Pages

Thursday, June 19, 2008

Define 'Mad'


Today I finished the book “Veronika Decides to Die’ by Paulo Coelho. These days whatever I read, I try to infer things from those readings. I try to correlate things to my situation. I try to seek answers to many-a-questions in my life. This time the things I concluded was the more we try to suppress our inner feelings, we go mad. A term very much used in the society when we attempt to do something different from the regular routine. It’s more or less like breaking the rules of life

The book starts with questions the term – Mad. The answer came as “Anyone who lives in their own world is Mad”. But, is that so. It also says people who break the rules are cowards. Today as I stand and look back upon my life, I feel I have been living by the rules. That means I am not a coward. I am not sure if I believe that. I am scared of breaking rules. I am scared of hurting people I love and also people whom I don’t love. I am ready to hurt myself to the extent that things go fine with others.
Is that right? I have asked that question a lot many times. And it has always been a mixed set of opinions. My mind wanders to different things and topics right now. Let me take it one by one.
As I stand tall on my feet today, with my shoulders slumped a little by the burden I bear on my mind, I do not know where am heading to. I am lost. I owe my existence to my parents. I owe my bringing up to them and I owe my life to them. I believe I do not have the power to take decisions in my life. I have also been taught that a decision accepted by all in the family is a good decision. A decision in the favor of any one person is not a good decision. So for that matter I have let go a lot of decisions in my life. I have given them the authority or better said. I never have taken the ownership of my decisions. My friends know me when it comes to personal decisions I am a weakling in that case.
The next thing that comes to my mind is following the rules. It’s been always like that. A strict disciplined life. Whenever I tend to slack, I loose the focus point and my whole routine goes upside down. Sometimes, I wonder, is that bad. Frankly speaking, I do not think so. Coming out here and starting my life afresh I have learned to relax a bit. I’ve learned everything gets done but in its own time. I’ve accepted the fact that hurrying and worrying would not lead me anywhere. I have not yet changed completely. But, once in a while I try to practice this. It’s all in the mind I guess J
Reading the book mentioned above, the one feel I have got is do what you want and not what others want. People will come and say for my sake, for love sake, for any damn sake. Just believe in yourself. If you like to jump on the bed, then you better do so. If you want to sit whole night watching the stars then you better do so. But, remember tomorrow is office and you have a whole day ahead. Here I go back again, I guess being free is a difficult thing to achieve. Freeing your mind is the toughest of all.
Maybe I’ll reach that stage some day

Tuesday, June 10, 2008

I believe I can fly..


Yes, the belief is still there in me. But, when would that happen? I feel like a bird whose wings have been clipped off. I want to fly, I want to feel the blue blue sky, I want to feel the wind against my face, I want to feel free.
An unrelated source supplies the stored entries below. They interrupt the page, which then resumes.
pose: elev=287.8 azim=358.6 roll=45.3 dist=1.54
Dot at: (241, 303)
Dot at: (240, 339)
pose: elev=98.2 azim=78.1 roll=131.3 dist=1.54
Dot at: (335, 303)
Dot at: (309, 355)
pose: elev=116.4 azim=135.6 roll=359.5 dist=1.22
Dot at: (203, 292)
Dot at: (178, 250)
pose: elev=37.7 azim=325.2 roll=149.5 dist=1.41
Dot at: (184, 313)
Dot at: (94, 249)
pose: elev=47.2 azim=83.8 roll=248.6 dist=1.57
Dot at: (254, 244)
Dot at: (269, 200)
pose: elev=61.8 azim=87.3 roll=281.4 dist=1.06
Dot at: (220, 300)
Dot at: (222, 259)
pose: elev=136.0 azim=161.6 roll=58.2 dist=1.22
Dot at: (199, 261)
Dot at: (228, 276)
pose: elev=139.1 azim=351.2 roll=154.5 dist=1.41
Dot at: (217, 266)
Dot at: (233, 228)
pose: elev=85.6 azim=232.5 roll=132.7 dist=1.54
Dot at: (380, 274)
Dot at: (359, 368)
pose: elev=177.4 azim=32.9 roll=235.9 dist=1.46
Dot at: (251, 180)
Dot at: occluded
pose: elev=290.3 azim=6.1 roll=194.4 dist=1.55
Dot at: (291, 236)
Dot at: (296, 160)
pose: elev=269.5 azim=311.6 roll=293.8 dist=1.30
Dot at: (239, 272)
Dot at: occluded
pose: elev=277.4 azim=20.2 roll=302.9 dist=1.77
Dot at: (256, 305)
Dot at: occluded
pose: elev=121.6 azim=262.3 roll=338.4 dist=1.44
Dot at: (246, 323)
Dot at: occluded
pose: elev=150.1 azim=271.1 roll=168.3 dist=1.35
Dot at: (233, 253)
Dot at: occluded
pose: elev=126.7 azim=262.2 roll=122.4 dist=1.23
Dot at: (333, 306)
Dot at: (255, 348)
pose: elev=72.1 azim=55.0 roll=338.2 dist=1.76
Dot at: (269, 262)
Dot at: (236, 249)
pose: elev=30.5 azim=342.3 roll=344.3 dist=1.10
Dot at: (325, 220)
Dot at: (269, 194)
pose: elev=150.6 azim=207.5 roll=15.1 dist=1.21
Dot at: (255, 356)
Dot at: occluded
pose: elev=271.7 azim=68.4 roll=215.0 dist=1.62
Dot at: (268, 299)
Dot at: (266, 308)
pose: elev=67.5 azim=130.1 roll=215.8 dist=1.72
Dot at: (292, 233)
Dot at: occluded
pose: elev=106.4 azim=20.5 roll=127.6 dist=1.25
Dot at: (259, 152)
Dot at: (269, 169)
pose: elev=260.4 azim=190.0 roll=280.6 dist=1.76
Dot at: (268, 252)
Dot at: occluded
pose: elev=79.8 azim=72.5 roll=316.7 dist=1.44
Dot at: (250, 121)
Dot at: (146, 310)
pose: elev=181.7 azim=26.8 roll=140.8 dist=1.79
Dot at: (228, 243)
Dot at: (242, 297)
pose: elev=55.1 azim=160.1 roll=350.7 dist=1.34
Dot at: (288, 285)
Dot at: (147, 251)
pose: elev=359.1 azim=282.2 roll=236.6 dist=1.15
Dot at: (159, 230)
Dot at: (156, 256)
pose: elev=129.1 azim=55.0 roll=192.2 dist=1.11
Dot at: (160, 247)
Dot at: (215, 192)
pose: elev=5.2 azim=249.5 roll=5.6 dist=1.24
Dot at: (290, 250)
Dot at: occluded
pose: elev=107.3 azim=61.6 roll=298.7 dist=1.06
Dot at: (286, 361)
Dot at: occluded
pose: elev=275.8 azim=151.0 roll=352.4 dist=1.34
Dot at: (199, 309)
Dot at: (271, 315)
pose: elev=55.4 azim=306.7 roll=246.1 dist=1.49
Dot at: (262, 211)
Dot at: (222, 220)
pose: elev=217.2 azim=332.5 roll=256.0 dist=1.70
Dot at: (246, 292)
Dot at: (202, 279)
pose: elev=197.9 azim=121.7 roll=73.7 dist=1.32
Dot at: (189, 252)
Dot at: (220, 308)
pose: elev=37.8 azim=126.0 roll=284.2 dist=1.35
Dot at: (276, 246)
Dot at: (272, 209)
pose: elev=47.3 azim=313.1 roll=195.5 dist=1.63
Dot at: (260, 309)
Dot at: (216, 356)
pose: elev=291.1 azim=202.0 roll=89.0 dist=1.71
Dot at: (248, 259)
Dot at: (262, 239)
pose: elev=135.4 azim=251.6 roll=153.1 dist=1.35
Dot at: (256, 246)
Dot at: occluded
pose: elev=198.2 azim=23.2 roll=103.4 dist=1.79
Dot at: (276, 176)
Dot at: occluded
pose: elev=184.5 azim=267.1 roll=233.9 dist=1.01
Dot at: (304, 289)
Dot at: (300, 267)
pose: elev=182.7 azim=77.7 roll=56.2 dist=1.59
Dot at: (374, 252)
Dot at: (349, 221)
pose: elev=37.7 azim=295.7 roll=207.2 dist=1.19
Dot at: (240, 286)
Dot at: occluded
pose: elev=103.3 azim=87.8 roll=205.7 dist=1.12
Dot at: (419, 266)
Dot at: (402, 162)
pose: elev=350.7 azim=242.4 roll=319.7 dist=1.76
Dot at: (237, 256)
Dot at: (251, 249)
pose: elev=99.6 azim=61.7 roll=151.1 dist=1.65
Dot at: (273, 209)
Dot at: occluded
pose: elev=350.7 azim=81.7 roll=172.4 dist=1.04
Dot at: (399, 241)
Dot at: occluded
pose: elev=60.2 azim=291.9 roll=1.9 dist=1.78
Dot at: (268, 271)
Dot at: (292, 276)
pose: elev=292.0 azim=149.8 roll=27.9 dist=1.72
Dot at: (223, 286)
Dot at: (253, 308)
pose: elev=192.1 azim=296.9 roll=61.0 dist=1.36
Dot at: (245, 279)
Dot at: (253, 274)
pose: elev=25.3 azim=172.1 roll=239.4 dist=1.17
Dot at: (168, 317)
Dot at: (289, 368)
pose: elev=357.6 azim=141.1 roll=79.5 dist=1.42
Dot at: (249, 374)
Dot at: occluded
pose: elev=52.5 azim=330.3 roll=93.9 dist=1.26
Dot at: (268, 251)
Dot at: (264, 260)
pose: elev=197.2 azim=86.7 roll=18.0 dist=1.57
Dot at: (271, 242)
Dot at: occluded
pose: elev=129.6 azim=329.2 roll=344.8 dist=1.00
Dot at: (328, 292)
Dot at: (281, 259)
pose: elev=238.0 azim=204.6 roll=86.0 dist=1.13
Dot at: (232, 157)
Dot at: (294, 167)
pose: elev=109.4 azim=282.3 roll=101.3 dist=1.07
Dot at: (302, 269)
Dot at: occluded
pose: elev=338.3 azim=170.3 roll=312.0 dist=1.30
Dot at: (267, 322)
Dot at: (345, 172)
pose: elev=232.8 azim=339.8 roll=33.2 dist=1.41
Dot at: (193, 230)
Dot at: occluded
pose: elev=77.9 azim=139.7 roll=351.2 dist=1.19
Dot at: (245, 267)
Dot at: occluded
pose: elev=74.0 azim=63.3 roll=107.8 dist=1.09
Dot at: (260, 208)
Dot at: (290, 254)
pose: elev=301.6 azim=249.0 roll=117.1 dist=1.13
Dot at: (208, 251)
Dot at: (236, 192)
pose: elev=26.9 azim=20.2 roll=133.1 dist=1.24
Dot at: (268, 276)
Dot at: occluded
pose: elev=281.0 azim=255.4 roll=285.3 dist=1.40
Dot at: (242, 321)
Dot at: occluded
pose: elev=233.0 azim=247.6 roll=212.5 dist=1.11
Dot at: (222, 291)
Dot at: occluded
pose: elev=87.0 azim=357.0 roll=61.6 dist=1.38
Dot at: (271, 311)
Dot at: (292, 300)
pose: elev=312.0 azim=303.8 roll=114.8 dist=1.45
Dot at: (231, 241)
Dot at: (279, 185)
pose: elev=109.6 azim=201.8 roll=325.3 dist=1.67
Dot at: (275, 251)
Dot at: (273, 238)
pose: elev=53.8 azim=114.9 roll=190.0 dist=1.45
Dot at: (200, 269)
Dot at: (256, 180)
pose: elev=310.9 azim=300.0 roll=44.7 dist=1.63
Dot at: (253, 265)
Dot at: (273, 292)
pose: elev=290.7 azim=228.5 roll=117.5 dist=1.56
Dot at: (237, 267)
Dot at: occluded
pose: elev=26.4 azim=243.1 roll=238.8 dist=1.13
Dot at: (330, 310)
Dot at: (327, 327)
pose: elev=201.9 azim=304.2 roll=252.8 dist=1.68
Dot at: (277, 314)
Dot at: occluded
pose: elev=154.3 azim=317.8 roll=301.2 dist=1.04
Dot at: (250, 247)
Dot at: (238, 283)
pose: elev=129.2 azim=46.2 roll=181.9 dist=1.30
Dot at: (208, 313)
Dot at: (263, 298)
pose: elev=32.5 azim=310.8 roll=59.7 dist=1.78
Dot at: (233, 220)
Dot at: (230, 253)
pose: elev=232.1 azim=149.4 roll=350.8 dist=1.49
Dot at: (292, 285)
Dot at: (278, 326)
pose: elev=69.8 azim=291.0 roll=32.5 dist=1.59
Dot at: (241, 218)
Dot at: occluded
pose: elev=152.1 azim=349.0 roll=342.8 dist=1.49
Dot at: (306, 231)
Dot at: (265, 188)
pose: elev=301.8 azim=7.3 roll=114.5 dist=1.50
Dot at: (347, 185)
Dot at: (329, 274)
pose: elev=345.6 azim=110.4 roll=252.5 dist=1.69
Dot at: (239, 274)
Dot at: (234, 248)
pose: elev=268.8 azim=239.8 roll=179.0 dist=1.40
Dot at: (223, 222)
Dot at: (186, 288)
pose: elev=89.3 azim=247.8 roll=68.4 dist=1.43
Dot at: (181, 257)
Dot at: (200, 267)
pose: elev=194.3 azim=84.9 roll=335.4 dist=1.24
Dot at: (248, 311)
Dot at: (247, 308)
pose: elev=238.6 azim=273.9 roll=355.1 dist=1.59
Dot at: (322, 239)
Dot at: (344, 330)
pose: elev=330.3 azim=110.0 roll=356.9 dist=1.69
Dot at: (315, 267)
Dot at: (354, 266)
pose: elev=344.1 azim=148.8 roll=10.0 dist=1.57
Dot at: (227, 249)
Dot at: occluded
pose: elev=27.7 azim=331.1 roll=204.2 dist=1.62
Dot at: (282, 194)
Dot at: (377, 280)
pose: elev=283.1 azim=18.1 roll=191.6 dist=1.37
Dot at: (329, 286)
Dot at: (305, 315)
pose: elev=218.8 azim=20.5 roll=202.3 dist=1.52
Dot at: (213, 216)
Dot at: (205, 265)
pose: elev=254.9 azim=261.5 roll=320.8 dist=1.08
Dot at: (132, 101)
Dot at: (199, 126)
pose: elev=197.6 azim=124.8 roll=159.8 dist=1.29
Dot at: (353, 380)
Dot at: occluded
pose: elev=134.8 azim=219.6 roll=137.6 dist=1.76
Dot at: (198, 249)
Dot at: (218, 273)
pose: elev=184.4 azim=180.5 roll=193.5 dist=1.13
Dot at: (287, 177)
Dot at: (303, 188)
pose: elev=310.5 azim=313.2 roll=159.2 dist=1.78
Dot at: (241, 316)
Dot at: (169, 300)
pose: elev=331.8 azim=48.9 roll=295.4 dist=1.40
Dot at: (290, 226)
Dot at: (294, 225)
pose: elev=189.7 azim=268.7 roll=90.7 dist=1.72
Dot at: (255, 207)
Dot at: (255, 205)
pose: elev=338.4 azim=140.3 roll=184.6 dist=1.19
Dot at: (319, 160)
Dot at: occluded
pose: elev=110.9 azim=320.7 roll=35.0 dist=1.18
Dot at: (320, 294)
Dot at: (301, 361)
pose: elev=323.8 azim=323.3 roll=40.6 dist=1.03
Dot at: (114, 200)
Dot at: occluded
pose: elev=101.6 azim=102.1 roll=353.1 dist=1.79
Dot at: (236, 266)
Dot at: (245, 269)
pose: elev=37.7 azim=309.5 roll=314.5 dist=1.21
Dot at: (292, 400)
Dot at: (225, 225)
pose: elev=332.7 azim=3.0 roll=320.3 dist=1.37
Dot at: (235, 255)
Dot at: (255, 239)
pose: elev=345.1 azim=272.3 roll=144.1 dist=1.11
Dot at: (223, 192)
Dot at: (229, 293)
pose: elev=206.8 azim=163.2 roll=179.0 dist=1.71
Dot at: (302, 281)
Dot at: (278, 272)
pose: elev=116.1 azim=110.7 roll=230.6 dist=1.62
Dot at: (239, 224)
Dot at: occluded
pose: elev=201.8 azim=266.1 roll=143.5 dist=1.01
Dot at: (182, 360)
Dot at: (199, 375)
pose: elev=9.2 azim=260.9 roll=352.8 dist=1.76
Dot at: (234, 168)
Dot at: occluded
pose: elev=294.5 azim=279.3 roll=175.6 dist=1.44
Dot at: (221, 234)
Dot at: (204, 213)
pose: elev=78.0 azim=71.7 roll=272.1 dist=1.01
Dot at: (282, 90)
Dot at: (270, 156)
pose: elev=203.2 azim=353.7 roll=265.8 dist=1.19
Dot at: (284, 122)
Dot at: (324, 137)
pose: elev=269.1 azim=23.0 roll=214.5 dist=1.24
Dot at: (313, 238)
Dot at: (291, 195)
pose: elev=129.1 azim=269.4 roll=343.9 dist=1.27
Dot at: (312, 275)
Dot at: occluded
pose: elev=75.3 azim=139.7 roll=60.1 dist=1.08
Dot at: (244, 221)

But, what I am feeling now is all choked up. I am being strangled so hard that I am now finding it difficult to breathe. Someone once told me, when things are not under your control.. just smile. I tried, I did try. I tried to forget my problems and forced myself to smile. It worked for a minute and then off it went.

I wonder how far can I go on. Till how long I can bear all this. I so wish to break the rules and live life by my terms. I want to scream "it's my life" but I can't . It's not my life any longer. I have choices. Both, choices are good. But they are both conditional choices. And the best thing, I loose in both the choices. Now, isn't life beautiful.
I still love life!! I still love God's creation and I still can manage to smile with tears filled in my eyes.

Wednesday, February 6, 2008

Who rules ? Heart or the Mind...

Here's a question for me to answer, but I never get one. I wonder who is stronger - Heart, the weakling or the Mind, the logical? I have always bee in favor of the mind and not the heart. I think the heart is so much overruled by emotions that it forgets everything else. Whereas, the mind is continuously thinking and finding logical solutions. Mind as we say is very strong and tells us the difference between right and wrong. What to give up and what to accept? It seems so vague and ambiguous but that is what mind is all about. Heart is full of emotions; it goes through all the different feelings. Today as I stand and look back, I see myself being lead by my mind. But, now am so tempted to follow the heart. Too much of logical thinking has made me tired. I am fighting my own self, torn between the heart and the mind. Today I am standing in a position where there are two paths, one that leads to what my heart wants and the other is what my mind is asking me to do. Which path to take is yet to be decided... So I wonder who rules?